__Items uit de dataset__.
^^^^^^^^^^^^^^^^

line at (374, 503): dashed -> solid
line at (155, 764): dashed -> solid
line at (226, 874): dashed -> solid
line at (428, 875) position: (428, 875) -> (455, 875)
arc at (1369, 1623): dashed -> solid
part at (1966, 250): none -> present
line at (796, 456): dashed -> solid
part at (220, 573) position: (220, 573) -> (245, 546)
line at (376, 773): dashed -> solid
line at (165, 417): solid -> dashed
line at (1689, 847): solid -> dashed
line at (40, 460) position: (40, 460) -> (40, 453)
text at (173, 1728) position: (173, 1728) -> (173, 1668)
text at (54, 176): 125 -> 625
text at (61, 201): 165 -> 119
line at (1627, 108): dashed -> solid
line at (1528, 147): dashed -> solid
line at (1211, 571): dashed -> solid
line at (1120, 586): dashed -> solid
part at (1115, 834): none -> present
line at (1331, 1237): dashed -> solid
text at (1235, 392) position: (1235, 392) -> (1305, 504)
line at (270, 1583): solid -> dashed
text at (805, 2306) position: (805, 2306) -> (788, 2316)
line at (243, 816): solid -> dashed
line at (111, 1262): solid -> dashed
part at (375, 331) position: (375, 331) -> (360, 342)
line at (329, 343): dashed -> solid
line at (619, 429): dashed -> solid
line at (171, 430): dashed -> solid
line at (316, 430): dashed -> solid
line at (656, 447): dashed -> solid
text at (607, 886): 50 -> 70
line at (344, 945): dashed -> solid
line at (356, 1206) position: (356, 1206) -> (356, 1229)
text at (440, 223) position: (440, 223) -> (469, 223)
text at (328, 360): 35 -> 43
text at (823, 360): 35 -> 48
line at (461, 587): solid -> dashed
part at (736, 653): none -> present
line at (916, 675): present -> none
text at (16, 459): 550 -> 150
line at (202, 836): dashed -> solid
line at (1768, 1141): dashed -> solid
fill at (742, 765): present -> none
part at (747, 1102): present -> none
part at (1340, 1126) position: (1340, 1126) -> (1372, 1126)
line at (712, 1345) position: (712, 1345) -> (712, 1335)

^^^^^^^^^^^^^^^^

__Opdracht__. Geef alle items hierboven weer als genummerde lijst, zonder lege regels.

__Schriftelijk antwoord__.
1. line at (374, 503): dashed -> solid
2. line at (155, 764): dashed -> solid
3. line at (226, 874): dashed -> solid
4. line at (428, 875) position: (428, 875) -> (455, 875)
5. arc at (1369, 1623): dashed -> solid
6. part at (1966, 250): none -> present
7. line at (796, 456): dashed -> solid
8. part at (220, 573) position: (220, 573) -> (245, 546)
9. line at (376, 773): dashed -> solid
10. line at (165, 417): solid -> dashed
11. line at (1689, 847): solid -> dashed
12. line at (40, 460) position: (40, 460) -> (40, 453)
13. text at (173, 1728) position: (173, 1728) -> (173, 1668)
14. text at (54, 176): 125 -> 625
15. text at (61, 201): 165 -> 119
16. line at (1627, 108): dashed -> solid
17. line at (1528, 147): dashed -> solid
18. line at (1211, 571): dashed -> solid
19. line at (1120, 586): dashed -> solid
20. part at (1115, 834): none -> present
21. line at (1331, 1237): dashed -> solid
22. text at (1235, 392) position: (1235, 392) -> (1305, 504)
23. line at (270, 1583): solid -> dashed
24. text at (805, 2306) position: (805, 2306) -> (788, 2316)
25. line at (243, 816): solid -> dashed
26. line at (111, 1262): solid -> dashed
27. part at (375, 331) position: (375, 331) -> (360, 342)
28. line at (329, 343): dashed -> solid
29. line at (619, 429): dashed -> solid
30. line at (171, 430): dashed -> solid
31. line at (316, 430): dashed -> solid
32. line at (656, 447): dashed -> solid
33. text at (607, 886): 50 -> 70
34. line at (344, 945): dashed -> solid
35. line at (356, 1206) position: (356, 1206) -> (356, 1229)
36. text at (440, 223) position: (440, 223) -> (469, 223)
37. text at (328, 360): 35 -> 43
38. text at (823, 360): 35 -> 48
39. line at (461, 587): solid -> dashed
40. part at (736, 653): none -> present
41. line at (916, 675): present -> none
42. text at (16, 459): 550 -> 150
43. line at (202, 836): dashed -> solid
44. line at (1768, 1141): dashed -> solid
45. fill at (742, 765): present -> none
46. part at (747, 1102): present -> none
47. part at (1340, 1126) position: (1340, 1126) -> (1372, 1126)
48. line at (712, 1345) position: (712, 1345) -> (712, 1335)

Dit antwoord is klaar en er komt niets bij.